Thursday, 13 December 2012

What is Forex ?

Description of the Forex

The Forex market,  established in 1971, was created when floating exchange rates began to
materialize. The Forex market is not centralized, like in currency futures or stock markets. Trading
occurs over computers and telephones at thousands of locations worldwide.

The Foreign Exchange market, commonly referred as FOREX, is where banks, investors and
speculators exchange one currency to another. The largest foreign exchange activity retains
the  spot exchange (i.e.., immediate) between five major currencies: US Dollar, British Pound,
Japanese Yen, Eurodollar and the Swiss Franc. It is also the largest financial market in the world.
In comparison, the US stock market may trade $10 billion in one day, whereas the Forex market
will trade up to $2 trillion in one single day. The Forex market is an opened 24 hours a day market
where the primary market for currencies is the 24-hour Interbank market.
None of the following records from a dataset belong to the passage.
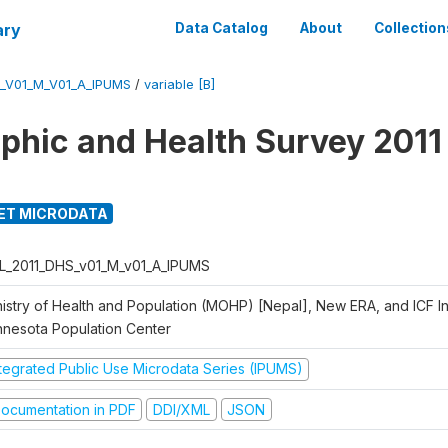
ary
Data Catalog
About
Collection
_V01_M_V01_A_IPUMS
/
variable [B]
hic and Health Survey 2011
ET MICRODATA
L_2011_DHS_v01_M_v01_A_IPUMS
istry of Health and Population (MOHP) [Nepal], New ERA, and ICF Int
nnesota Population Center
ntegrated Public Use Microdata Series (IPUMS)
ocumentation in PDF
DDI/XML
JSON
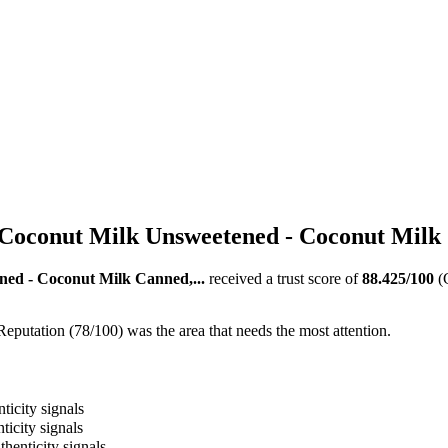
Coconut Milk Unsweetened - Coconut Milk 
ed - Coconut Milk Canned,...
received a trust score of
88.425
/100
(
Reputation (78/100) was the area that needs the most attention.
ticity signals
ticity signals
thenticity signals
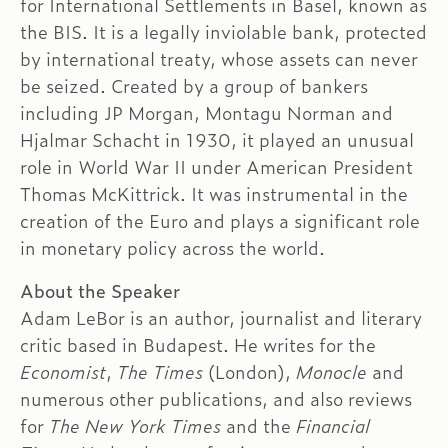
for International Settlements in Basel, known as
the BIS. It is a legally inviolable bank, protected
by international treaty, whose assets can never
be seized. Created by a group of bankers
including JP Morgan, Montagu Norman and
Hjalmar Schacht in 1930, it played an unusual
role in World War II under American President
Thomas McKittrick. It was instrumental in the
creation of the Euro and plays a significant role
in monetary policy across the world.
About the Speaker
Adam LeBor is an author, journalist and literary
critic based in Budapest. He writes for the
Economist
,
The Times
(London),
Monocle
and
numerous other publications, and also reviews
for
The New York Times
and the
Financial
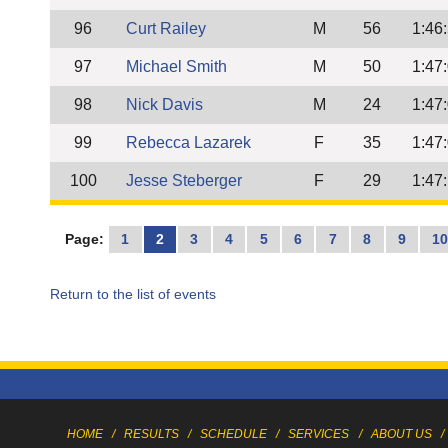
96
Curt Railey
M
56
1:46
97
Michael Smith
M
50
1:47
98
Nick Davis
M
24
1:47
99
Rebecca Lazarek
F
35
1:47
100
Jesse Steberger
F
29
1:47
Page:
1
2
3
4
5
6
7
8
9
1
Return to the list of events
HOME
/
RESULTS
/
SCHEDULE
/
SERVICES
/
ABOUT US
/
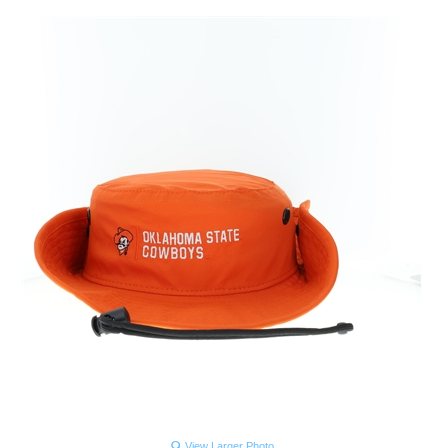
View Larger Photo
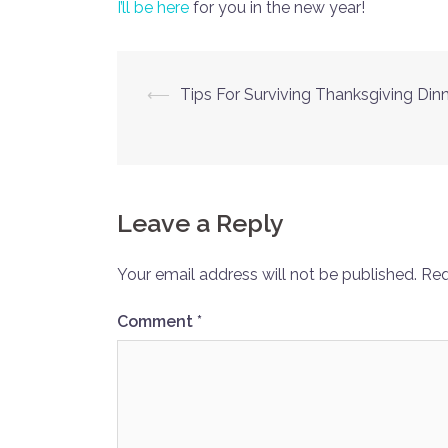
I’ll be here
for you in the new year!
Post
⟵
Tips For Surviving Thanksgiving Din
navigation
Leave a Reply
Your email address will not be published.
Req
Comment
*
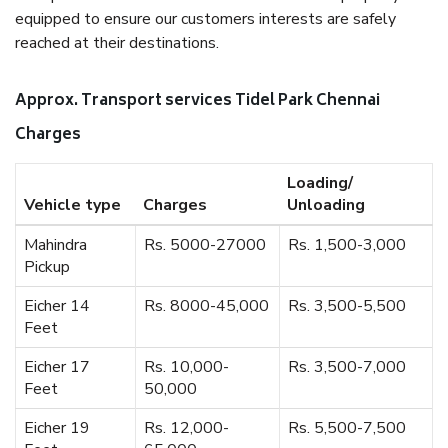
equipped to ensure our customers interests are safely
reached at their destinations.
Approx. Transport services Tidel Park Chennai
Charges
Loading/
Vehicle type
Charges
Unloading
Mahindra
Rs. 5000-27000
Rs. 1,500-3,000
Pickup
Eicher 14
Rs. 8000-45,000
Rs. 3,500-5,500
Feet
Eicher 17
Rs. 10,000-
Rs. 3,500-7,000
Feet
50,000
Eicher 19
Rs. 12,000-
Rs. 5,500-7,500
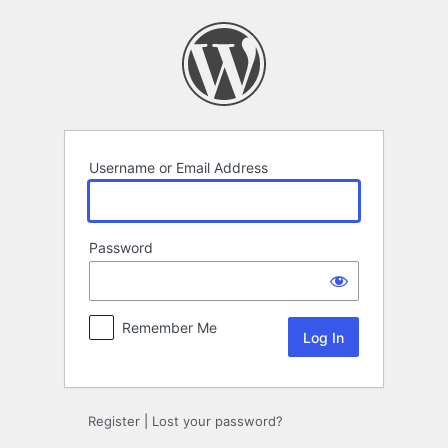
Log
In
Username or Email Address
Password
Remember Me
Register
|
Lost your password?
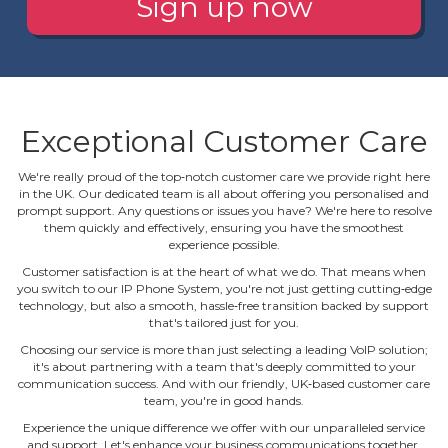
Sign up now
Exceptional Customer Care
We're really proud of the top‐notch customer care we provide right here
in the UK. Our dedicated team is all about offering you personalised and
prompt support. Any questions or issues you have? We're here to resolve
them quickly and effectively, ensuring you have the smoothest
experience possible.
Customer satisfaction is at the heart of what we do. That means when
you switch to our IP Phone System, you're not just getting cutting‐edge
technology, but also a smooth, hassle‐free transition backed by support
that's tailored just for you.
Choosing our service is more than just selecting a leading VoIP solution;
it's about partnering with a team that's deeply committed to your
communication success. And with our friendly, UK‐based customer care
team, you're in good hands.
Experience the unique difference we offer with our unparalleled service
and support. Let's enhance your business communications together.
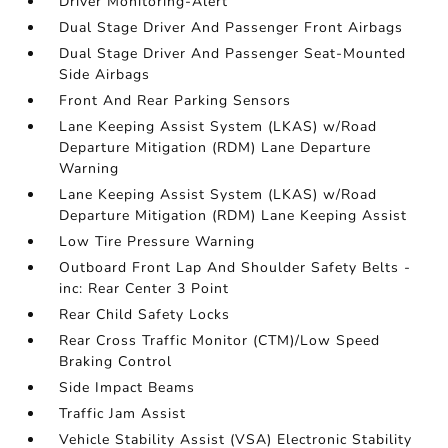
Driver Monitoring-Alert
Dual Stage Driver And Passenger Front Airbags
Dual Stage Driver And Passenger Seat-Mounted
Side Airbags
Front And Rear Parking Sensors
Lane Keeping Assist System (LKAS) w/Road
Departure Mitigation (RDM) Lane Departure
Warning
Lane Keeping Assist System (LKAS) w/Road
Departure Mitigation (RDM) Lane Keeping Assist
Low Tire Pressure Warning
Outboard Front Lap And Shoulder Safety Belts -
inc: Rear Center 3 Point
Rear Child Safety Locks
Rear Cross Traffic Monitor (CTM)/Low Speed
Braking Control
Side Impact Beams
Traffic Jam Assist
Vehicle Stability Assist (VSA) Electronic Stability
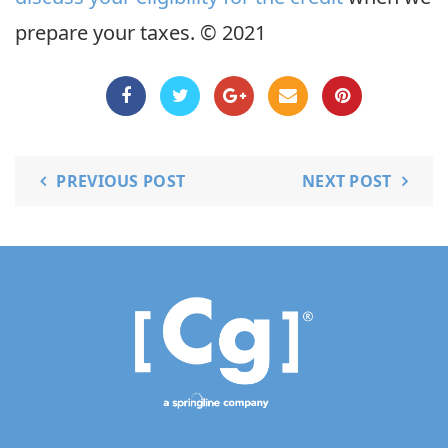
prepare your taxes. © 2021
PREVIOUS POST
NEXT POST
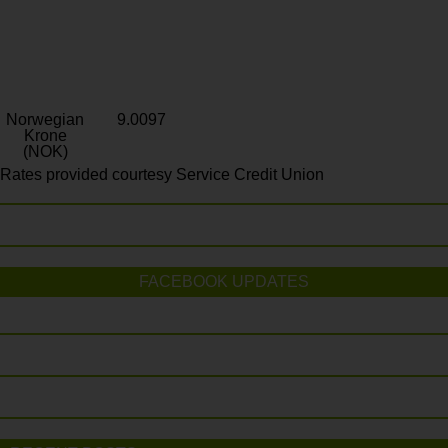
Norwegian
9.0097
Krone
(NOK)
Rates provided courtesy Service Credit Union
FACEBOOK UPDATES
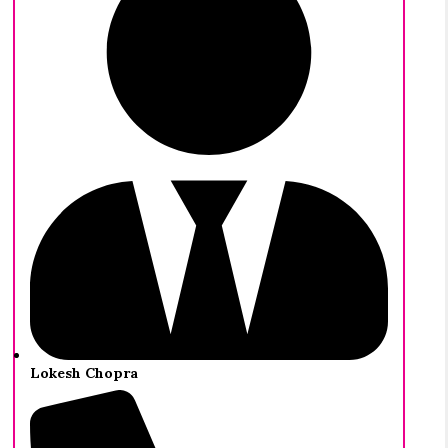
Lokesh Chopra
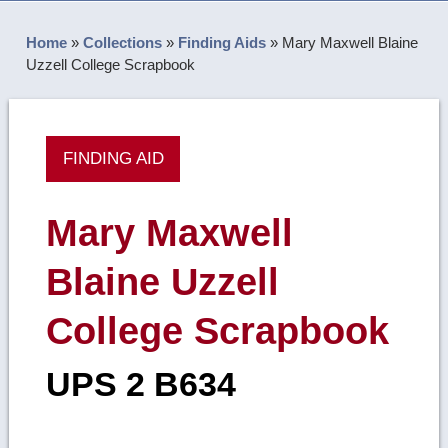
Home
»
Collections
»
Finding Aids
»
Mary Maxwell Blaine
Uzzell College Scrapbook
FINDING AID
Mary Maxwell
Blaine Uzzell
College Scrapbook
UPS 2 B634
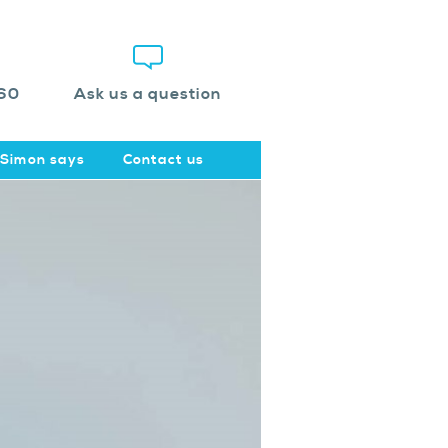
60
Ask us a question
Simon says
Contact us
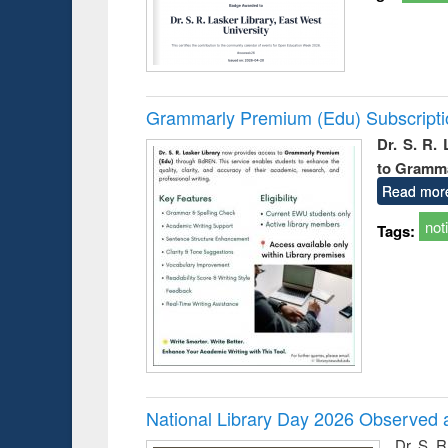
Grammarly Premium (Edu) Subscript
Dr. S. R.
to Gramm
Read mor
not
Tags:
National Library Day 2026 Observed a
Dr. S. 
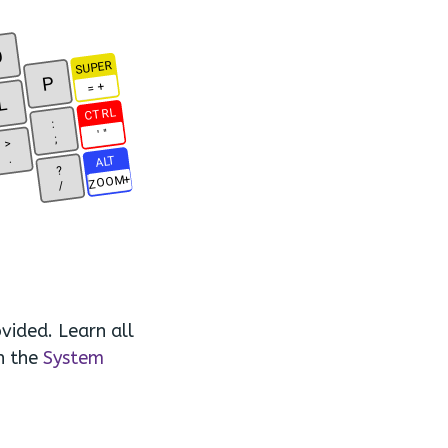
O
SUPER
P
= +
L
CTRL
:
' "
;
>
.
ALT
?
ZOOM+
/
vided. Learn all
n the
System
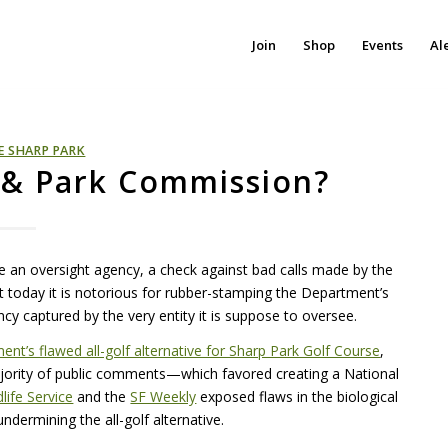
Join
Shop
Events
Al
E SHARP PARK
. & Park Commission?
 an oversight agency, a check against bad calls made by the
t today it is notorious for rubber-stamping the Department’s
ency captured by the very entity it is suppose to oversee.
t’s flawed all-golf alternative for Sharp Park Golf Course
,
jority of public comments—which favored creating a National
dlife Service
and the
SF Weekly
exposed flaws in the biological
dermining the all-golf alternative.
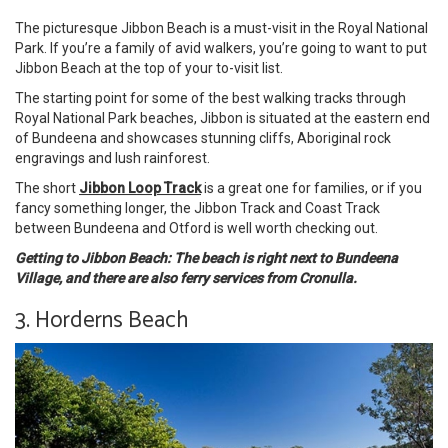
The picturesque Jibbon Beach is a must-visit in the Royal National
Park. If you’re a family of avid walkers, you’re going to want to put
Jibbon Beach at the top of your to-visit list.
The starting point for some of the best walking tracks through
Royal National Park beaches, Jibbon is situated at the eastern end
of Bundeena and showcases stunning cliffs, Aboriginal rock
engravings and lush rainforest.
The short
Jibbon Loop Track
is a great one for families, or if you
fancy something longer, the Jibbon Track and Coast Track
between Bundeena and Otford is well worth checking out.
Getting to Jibbon Beach: The beach is right next to Bundeena
Village, and there are also ferry services from Cronulla.
3. Horderns Beach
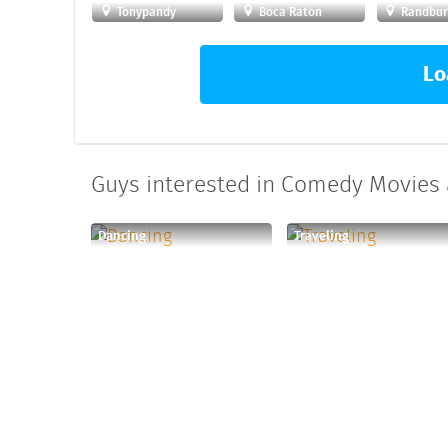
Tonypandy
Boca Raton
Randbur
Lo
Guys interested in Comedy Movies a
Dancing
Traveling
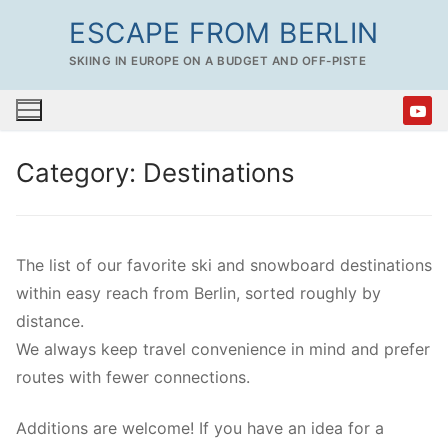
Skip
ESCAPE FROM BERLIN
to
SKIING IN EUROPE ON A BUDGET AND OFF-PISTE
content
Category:
Destinations
The list of our favorite ski and snowboard destinations
within easy reach from Berlin, sorted roughly by
distance.
We always keep travel convenience in mind and prefer
routes with fewer connections.
Additions are welcome! If you have an idea for a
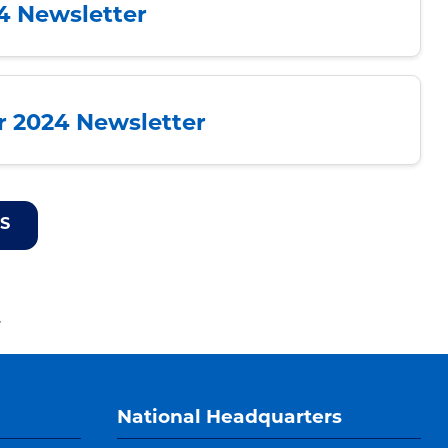
24 Newsletter
 2024 Newsletter
S
.
National Headquarters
This market follows the
sun around the world, moving from the major banking centres of the United States to Australia
and New Zealand to the Far East, to Europe and finally back to the Unites States.

Until now, professional traders from major international commercial and investment banks have
dominated the FX market. Other market participants range from large multinational corporations,
global money managers, registered dealers, international money brokers, and futures and options
traders, to private speculators.

There are three main reasons to participate in the FX market. One is to facilitate an actual
transaction, whereby international corporations convert profits made in foreign currencies into
their domestic currency. Corporate treasurers and money managers also enter the FX market in
order to hedge against unwanted exposure to future price movements in the currency market. The
third and more popular reason is speculation for profit. In fact, today it is estimated that less than
5% of all trading on the FX market is actually facilitating a true commercial transaction.

The FX market is considered an Over The Counter (OTC) or ‘Interbank’ market, due to the fact
that transactions are conducted between two counterparts over the telephone or via an electronic
network. Trading is not centralized on an exchange, as with the stock and futures markets. A true
24-hour market, Forex trading begins each day in Sydney, and moves around the globe as the
business day begins in each financial center, first to Tokyo, London, and New York. Unlike any
other financial market, investors can respond to currency fluctuations caused by economic, social
and political events at the time they occur - day or night.